Twee jaar daarvoor hadden Crick and Orgel hun Directed Panspermia-theory gepresenteerd op de conferentie over Communication with Extraterrestrial Intelligence, georganiseerd door Carl Sagan in het Byuraka Observatorium in Armenië. (First Soviet-American Conference on Communication with Extraterrestrial Intelligence, 1971 (CETI))

Een gewaagde hypothese, maar gelukkig nog met de nodige wetenschappelijke reserve. Die reserve laat Crick later los als hij in een lezing van 5 november 1976 voor het Scripps Instituut voor Oceanografie uitlegt dat hij en Orgel denken dat het leven op aarde wellicht is voortgekomen uit zaden die opzettelijk zijn verspreid vanuit ruimteschepen die door een verre beschaving zijn gestuurd.

Crick bereikt een dieptepunt als hij in 1982 het boek “Life Itself: Its Origin and Nature” publiceert waarin hij de panspermie-hypothese verder uitwerkt. Crick stelt dat het, gezien de tijd en afstanden die ermee gemoeid zijn, mogelijk – zelfs waarschijnlijk – is dat er ergens andere intelligente beschavingen bestaan. Zo’n beschaving kan ruimteschepen bouwen om het universum met leven te bezaaien.

Enkele decennia later

De theorie van Crick en Orgel werd gemengd ontvangen. De biochemische analyse werd met respect gewaardeerd, maar het wonderlijke sluitstuk ervan, met dat ruimteschip, zorgde voor ongeloof. Iris Fry van het Cohn Institute for the History and Philosophy of Science and Ideas, Tel Aviv University, zei het in 2010 zo:

“Crick presenteerde zijn ‘directed panspermia’-theorie over het ontstaan van leven eerst in 1973 met Leslie Orgel, en vervolgens in 1981 in zijn boek Life Itself.

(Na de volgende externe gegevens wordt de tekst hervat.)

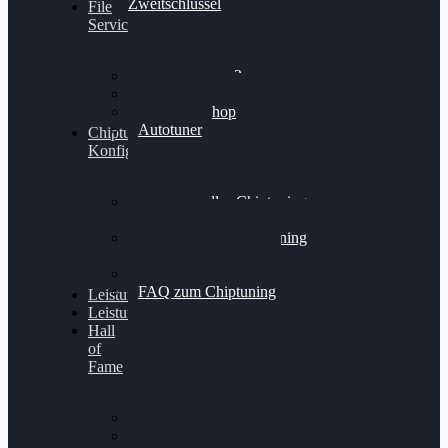
Zweitschlüssel
File
Service
Alientech Kess3
Powergate 4
Alientech Shop
Autotuner
Chiptuning
Konfigurator
Professionelles Chiptuning
für PKWs
Professionelles Chiptuning
für Traktoren & LKW
Softwareoptimierung
FAQ zum Chiptuning
Leistungsmessung
Leistungsprüfstand
Hall
of
Fame
VW Golf 6 GTI
Cupra Formentor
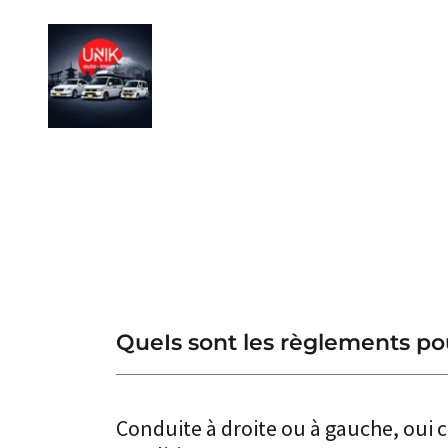
QueIs sont les règlements po
Conduite à droite ou à gauche, oui c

Die theorie luidt dat leven in de vorm van anaerobe bacteriën naar de aarde werden gestuurd in een ruimteschip, door een geavanceerde beschaving, net toen de omstandigheden voor het leven op onze planeet geschikt werden. […] Vanuit een filosofisch perspectief is het belangrijkste nadeel van deze theorie niet de panspermie, maar eerder het willekeurige karakter ervan, het onvermogen om wetenschappelijk om te gaan met de vraag hoe de betreffende biologische organisatie is ontstaan. Het delegeren van de vraag naar een andere planeet lost het probleem natuurlijk niet op; dat probleem kan niet worden opgelost zolang het idee van ‘gelukkig ongeluk’ wordt gekoesterd.”

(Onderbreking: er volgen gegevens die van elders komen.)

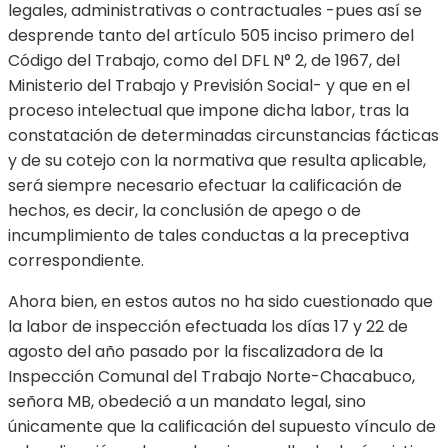
legales, administrativas o contractuales -pues así se
desprende tanto del artículo 505 inciso primero del
Código del Trabajo, como del DFL N° 2, de 1967, del
Ministerio del Trabajo y Previsión Social- y que en el
proceso intelectual que impone dicha labor, tras la
constatación de determinadas circunstancias fácticas
y de su cotejo con la normativa que resulta aplicable,
será siempre necesario efectuar la calificación de
hechos, es decir, la conclusión de apego o de
incumplimiento de tales conductas a la preceptiva
correspondiente.
Ahora bien, en estos autos no ha sido cuestionado que
la labor de inspección efectuada los días 17 y 22 de
agosto del año pasado por la fiscalizadora de la
Inspección Comunal del Trabajo Norte-Chacabuco,
señora MB, obedeció a un mandato legal, sino
únicamente que la calificación del supuesto vínculo de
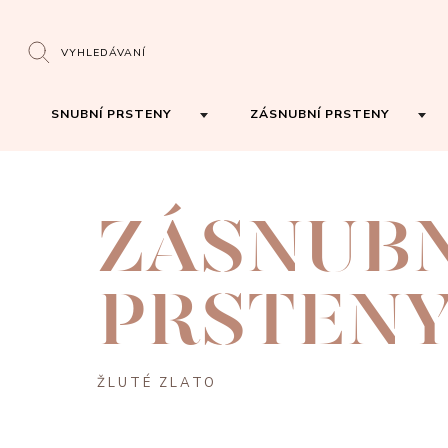
VYHLEDÁVANÍ
SNUBNÍ PRSTENY
ZÁSNUBNÍ PRSTENY
ZÁSNUB
PRSTEN
ŽLUTÉ ZLATO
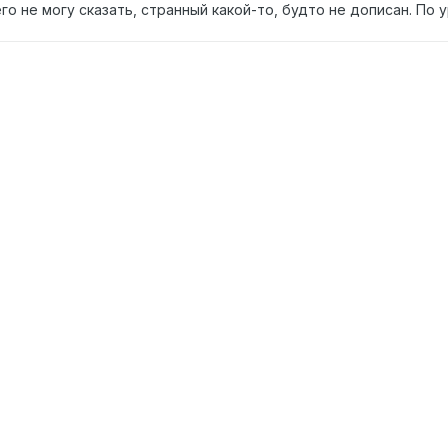
его не могу сказать, странный какой-то, будто не дописан. По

(Iris Fry in: Mark A. Bedau, Carol E. Cleland (editors), “The Nature of Life: Classical and Contemporary Perspectives from Philosophy and Science”, 2010, p.p. 137-156.)

Conclusie

Waar verklaringen ontbreken dreigt pseudo-wetenschap de kop op te steken. Het idee dat wetenschap alles zou moeten kunnen verklaren berust op een foute aanname: er blijven altijd dingen die we niet zullen weten. Onze opdracht is dan: blijven zoeken. En het liefst dicht bij huis, want theorieën over buitenaards ingrijpen in de gang van zaken op aarde ruiken niet alleen naar religieuze verklaringen voor wat we nu nog niet snappen, maar getuigen ook van een primitieve, tribale inslag.